#### Task requirements:
The lines from the one containing "Sie haben noch Fragen?" through the end of the entries are what to output; reproduce them exactly and add nothing.

(Page-level text extractions)
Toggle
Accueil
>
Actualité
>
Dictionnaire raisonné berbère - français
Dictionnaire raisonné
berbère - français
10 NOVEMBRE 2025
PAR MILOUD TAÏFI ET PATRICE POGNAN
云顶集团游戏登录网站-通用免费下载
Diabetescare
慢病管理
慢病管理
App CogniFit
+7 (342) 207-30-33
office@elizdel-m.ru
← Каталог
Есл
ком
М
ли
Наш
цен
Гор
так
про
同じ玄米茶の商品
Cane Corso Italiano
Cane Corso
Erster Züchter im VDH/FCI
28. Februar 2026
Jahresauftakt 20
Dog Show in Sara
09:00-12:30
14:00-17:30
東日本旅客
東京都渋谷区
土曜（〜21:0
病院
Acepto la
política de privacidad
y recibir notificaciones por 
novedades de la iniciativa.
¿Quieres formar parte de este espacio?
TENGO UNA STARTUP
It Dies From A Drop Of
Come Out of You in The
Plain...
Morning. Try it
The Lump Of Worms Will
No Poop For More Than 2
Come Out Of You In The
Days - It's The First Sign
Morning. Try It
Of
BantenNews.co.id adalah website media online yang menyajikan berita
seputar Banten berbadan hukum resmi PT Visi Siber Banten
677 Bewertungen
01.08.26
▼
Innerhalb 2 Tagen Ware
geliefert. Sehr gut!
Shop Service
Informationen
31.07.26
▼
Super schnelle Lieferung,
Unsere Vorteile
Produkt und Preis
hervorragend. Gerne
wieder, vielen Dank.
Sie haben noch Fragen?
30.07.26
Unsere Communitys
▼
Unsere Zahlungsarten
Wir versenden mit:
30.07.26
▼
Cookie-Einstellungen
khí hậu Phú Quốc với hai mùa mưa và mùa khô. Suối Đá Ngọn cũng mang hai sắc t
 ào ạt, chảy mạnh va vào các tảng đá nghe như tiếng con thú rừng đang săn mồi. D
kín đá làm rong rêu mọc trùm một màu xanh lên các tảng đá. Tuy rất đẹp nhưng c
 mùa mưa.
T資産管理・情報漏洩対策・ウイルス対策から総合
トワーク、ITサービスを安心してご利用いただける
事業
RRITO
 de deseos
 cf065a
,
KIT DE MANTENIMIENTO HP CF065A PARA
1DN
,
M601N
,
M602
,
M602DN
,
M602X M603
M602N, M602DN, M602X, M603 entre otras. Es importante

#### Answer to this problem:
Sie haben noch Fragen?
30.07.26
Unsere Communitys
▼
Unsere Zahlungsarten
Wir versenden mit:
30.07.26
▼
Cookie-Einstellungen
khí hậu Phú Quốc với hai mùa mưa và mùa khô. Suối Đá Ngọn cũng mang hai sắc t
 ào ạt, chảy mạnh va vào các tảng đá nghe như tiếng con thú rừng đang săn mồi. D
kín đá làm rong rêu mọc trùm một màu xanh lên các tảng đá. Tuy rất đẹp nhưng c
 mùa mưa.
T資産管理・情報漏洩対策・ウイルス対策から総合
トワーク、ITサービスを安心してご利用いただける
事業
RRITO
 de deseos
 cf065a
,
KIT DE MANTENIMIENTO HP CF065A PARA
1DN
,
M601N
,
M602
,
M602DN
,
M602X M603
M602N, M602DN, M602X, M603 entre otras. Es importante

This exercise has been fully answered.